• [Work instruction]
Only the lines below from the one containing "right eye: (55, 42)" to the one containing "left shoulder: (7, 86)" should be repeated, both included and unchanged.

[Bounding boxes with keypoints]

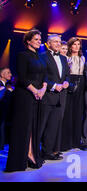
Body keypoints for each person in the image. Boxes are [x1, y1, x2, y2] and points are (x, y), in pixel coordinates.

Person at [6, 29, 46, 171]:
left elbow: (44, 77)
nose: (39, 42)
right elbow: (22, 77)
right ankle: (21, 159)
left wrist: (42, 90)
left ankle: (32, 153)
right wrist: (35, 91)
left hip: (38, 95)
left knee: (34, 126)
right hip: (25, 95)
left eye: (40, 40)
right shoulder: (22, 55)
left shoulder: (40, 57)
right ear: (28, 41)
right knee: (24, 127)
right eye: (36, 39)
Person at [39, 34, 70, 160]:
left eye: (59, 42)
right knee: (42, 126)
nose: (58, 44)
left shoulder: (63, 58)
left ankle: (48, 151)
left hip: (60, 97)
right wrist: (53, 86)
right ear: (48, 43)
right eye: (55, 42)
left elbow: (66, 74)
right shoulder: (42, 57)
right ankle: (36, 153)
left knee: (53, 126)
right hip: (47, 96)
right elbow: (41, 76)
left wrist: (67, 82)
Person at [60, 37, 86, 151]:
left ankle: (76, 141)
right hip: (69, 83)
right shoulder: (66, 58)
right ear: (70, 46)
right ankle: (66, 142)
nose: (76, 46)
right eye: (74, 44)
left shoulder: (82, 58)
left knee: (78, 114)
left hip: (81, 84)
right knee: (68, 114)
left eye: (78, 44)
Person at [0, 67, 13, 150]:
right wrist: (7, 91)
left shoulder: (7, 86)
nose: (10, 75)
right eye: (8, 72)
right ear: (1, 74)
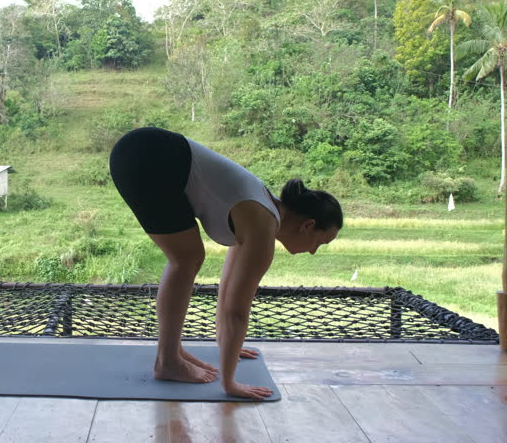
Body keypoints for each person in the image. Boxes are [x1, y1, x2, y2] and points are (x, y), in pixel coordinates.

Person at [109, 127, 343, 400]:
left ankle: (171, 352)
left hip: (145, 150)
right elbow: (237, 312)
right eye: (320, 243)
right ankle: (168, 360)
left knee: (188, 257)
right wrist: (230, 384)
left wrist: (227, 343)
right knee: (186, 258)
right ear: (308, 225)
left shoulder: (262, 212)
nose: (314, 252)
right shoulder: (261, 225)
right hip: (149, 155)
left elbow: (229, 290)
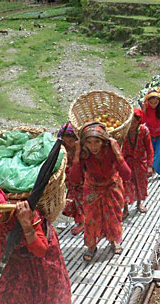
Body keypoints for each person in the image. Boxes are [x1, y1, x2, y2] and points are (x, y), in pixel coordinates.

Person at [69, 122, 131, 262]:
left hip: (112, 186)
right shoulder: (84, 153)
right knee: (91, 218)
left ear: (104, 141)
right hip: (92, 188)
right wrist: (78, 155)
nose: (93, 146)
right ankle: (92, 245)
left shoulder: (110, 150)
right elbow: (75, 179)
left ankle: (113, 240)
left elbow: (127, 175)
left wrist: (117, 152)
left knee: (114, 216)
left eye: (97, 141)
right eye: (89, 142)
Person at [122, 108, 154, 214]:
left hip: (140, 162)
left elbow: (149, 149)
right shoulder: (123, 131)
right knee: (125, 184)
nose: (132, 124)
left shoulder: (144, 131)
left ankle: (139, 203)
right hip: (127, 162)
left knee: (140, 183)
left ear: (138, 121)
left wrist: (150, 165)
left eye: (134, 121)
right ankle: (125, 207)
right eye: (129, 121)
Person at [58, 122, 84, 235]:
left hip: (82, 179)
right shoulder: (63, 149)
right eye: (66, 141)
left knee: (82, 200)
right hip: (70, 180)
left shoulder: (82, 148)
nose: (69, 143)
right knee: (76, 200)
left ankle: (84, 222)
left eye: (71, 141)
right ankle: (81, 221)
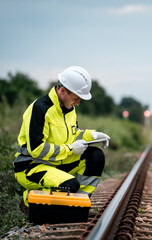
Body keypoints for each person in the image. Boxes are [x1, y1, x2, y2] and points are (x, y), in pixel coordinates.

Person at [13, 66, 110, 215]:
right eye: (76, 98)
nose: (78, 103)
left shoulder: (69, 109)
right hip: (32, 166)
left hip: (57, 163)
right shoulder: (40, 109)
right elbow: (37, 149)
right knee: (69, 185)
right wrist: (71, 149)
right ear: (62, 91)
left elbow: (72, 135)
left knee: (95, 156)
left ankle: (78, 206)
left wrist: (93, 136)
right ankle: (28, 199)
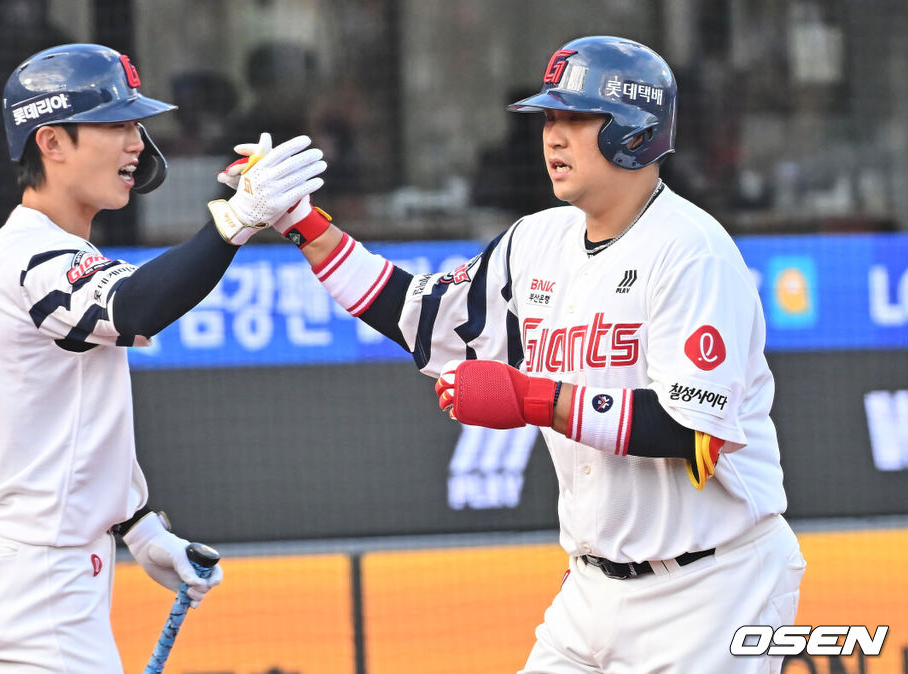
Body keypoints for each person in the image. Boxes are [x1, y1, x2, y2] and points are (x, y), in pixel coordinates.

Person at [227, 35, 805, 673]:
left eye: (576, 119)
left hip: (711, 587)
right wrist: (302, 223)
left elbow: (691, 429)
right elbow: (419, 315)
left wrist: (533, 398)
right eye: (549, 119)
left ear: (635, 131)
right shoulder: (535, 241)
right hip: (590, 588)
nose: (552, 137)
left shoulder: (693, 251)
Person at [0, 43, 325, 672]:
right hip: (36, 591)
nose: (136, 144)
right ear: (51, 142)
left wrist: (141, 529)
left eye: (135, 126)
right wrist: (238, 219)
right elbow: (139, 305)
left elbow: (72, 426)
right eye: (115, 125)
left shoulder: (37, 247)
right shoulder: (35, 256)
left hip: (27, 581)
--
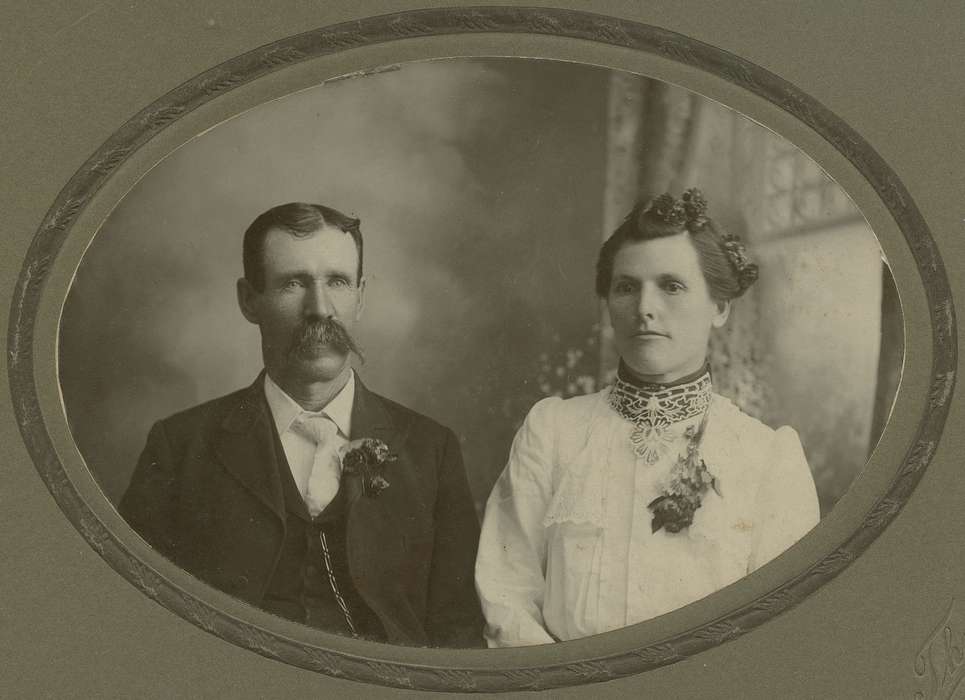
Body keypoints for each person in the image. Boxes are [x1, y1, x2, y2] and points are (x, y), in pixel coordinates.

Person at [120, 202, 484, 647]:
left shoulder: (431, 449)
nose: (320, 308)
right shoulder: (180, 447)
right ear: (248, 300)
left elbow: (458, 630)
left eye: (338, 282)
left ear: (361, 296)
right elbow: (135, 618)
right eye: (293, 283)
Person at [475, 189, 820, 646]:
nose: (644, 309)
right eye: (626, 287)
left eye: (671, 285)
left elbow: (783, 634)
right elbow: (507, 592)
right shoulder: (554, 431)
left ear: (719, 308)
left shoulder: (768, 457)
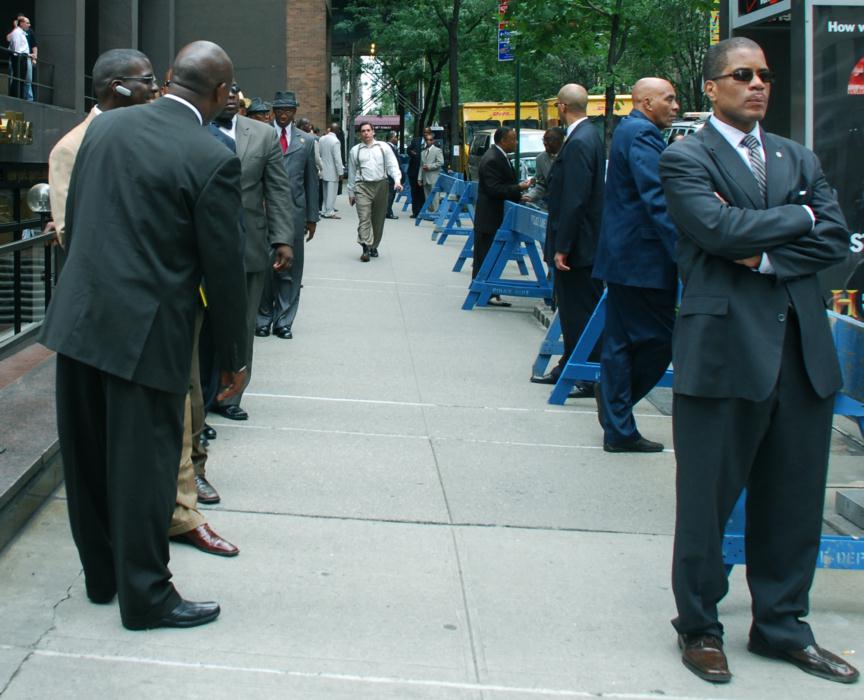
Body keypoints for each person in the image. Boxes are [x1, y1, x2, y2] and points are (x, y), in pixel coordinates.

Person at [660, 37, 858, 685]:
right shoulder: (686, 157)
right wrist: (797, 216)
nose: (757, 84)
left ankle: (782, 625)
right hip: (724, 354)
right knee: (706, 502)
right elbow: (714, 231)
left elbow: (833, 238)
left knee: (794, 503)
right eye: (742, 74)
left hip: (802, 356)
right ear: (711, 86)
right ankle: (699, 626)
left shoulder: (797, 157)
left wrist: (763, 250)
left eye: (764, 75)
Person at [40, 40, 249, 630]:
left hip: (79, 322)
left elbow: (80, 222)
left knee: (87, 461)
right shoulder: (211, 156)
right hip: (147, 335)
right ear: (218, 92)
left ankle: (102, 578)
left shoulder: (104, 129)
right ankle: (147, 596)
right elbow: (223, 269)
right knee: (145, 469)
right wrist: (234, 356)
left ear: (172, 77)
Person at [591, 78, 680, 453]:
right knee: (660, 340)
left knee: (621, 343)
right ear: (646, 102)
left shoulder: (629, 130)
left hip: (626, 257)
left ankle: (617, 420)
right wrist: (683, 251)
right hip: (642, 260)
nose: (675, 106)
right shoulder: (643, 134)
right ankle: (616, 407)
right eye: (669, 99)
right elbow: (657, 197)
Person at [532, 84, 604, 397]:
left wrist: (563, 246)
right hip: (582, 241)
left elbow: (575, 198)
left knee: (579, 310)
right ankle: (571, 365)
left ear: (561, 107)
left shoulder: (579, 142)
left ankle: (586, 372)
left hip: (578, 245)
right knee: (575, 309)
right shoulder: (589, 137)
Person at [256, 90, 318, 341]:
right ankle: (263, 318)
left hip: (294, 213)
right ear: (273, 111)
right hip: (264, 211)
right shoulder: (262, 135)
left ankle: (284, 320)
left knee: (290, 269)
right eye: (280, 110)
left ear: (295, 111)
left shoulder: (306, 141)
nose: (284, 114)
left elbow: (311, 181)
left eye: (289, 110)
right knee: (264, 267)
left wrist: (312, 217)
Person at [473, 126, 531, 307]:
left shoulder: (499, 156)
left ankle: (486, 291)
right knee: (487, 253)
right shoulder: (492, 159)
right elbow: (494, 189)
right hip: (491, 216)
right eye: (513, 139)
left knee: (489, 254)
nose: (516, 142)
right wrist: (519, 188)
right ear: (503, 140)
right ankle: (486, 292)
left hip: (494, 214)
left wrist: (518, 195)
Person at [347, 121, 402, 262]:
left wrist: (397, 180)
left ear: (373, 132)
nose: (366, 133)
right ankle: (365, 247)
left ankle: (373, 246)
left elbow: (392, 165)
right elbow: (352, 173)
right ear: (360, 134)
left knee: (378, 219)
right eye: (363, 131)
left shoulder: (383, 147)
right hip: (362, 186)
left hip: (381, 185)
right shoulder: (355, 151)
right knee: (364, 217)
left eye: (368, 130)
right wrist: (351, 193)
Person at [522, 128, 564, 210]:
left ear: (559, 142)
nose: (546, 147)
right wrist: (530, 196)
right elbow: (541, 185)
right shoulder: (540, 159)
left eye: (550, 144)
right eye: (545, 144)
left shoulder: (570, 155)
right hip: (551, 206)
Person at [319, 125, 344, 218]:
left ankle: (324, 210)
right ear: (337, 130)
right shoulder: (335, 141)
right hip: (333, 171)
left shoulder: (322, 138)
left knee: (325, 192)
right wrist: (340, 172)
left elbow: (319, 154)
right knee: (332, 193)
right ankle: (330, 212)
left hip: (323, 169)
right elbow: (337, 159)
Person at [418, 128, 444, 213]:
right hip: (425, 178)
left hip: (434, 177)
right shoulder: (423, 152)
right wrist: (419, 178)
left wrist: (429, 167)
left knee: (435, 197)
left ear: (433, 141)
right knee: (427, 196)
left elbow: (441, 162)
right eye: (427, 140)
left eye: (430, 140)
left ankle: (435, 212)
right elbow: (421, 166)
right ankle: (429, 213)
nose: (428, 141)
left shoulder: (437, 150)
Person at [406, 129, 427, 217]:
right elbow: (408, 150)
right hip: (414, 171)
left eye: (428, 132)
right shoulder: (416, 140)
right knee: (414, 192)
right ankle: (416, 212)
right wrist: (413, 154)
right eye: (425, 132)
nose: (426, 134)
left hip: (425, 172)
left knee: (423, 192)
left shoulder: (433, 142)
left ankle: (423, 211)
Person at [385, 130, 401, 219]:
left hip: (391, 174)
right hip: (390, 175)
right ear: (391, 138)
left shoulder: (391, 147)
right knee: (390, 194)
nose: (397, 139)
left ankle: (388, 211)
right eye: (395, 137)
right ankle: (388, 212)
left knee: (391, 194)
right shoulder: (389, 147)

• [Worked solution]
right eye: (55, 42)
left elbow: (66, 74)
right shoulder: (42, 57)
right ankle: (36, 153)
left knee: (53, 126)
right hip: (47, 96)
right elbow: (41, 76)
left wrist: (67, 82)
Person at [60, 37, 86, 151]:
left ankle: (76, 141)
right hip: (69, 83)
right shoulder: (66, 58)
right ear: (70, 46)
right ankle: (66, 142)
nose: (76, 46)
right eye: (74, 44)
left shoulder: (82, 58)
left knee: (78, 114)
left hip: (81, 84)
right knee: (68, 114)
left eye: (78, 44)
Person at [0, 67, 13, 150]:
right wrist: (7, 91)
left shoulder: (7, 86)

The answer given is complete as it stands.